> Data supplied:
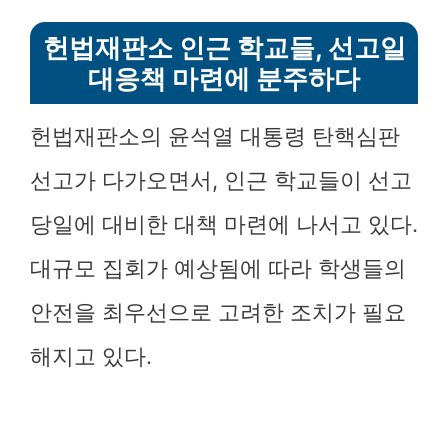
헌법재판소 인근 학교들, 선고일
대응책 마련에 분주하다
헌법재판소의 윤석열 대통령 탄핵심판
선고가 다가오면서, 인근 학교들이 선고
당일에 대비한 대책 마련에 나서고 있다.
대규모 집회가 예상됨에 따라 학생들의
안전을 최우선으로 고려한 조치가 필요
해지고 있다.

> Required action: The pictures stay out; everything else in the records above must be repeated exactly.

> Reply:
헌법재판소 인근 학교들, 선고일
대응책 마련에 분주하다
헌법재판소의 윤석열 대통령 탄핵심판
선고가 다가오면서, 인근 학교들이 선고
당일에 대비한 대책 마련에 나서고 있다.
대규모 집회가 예상됨에 따라 학생들의
안전을 최우선으로 고려한 조치가 필요
해지고 있다.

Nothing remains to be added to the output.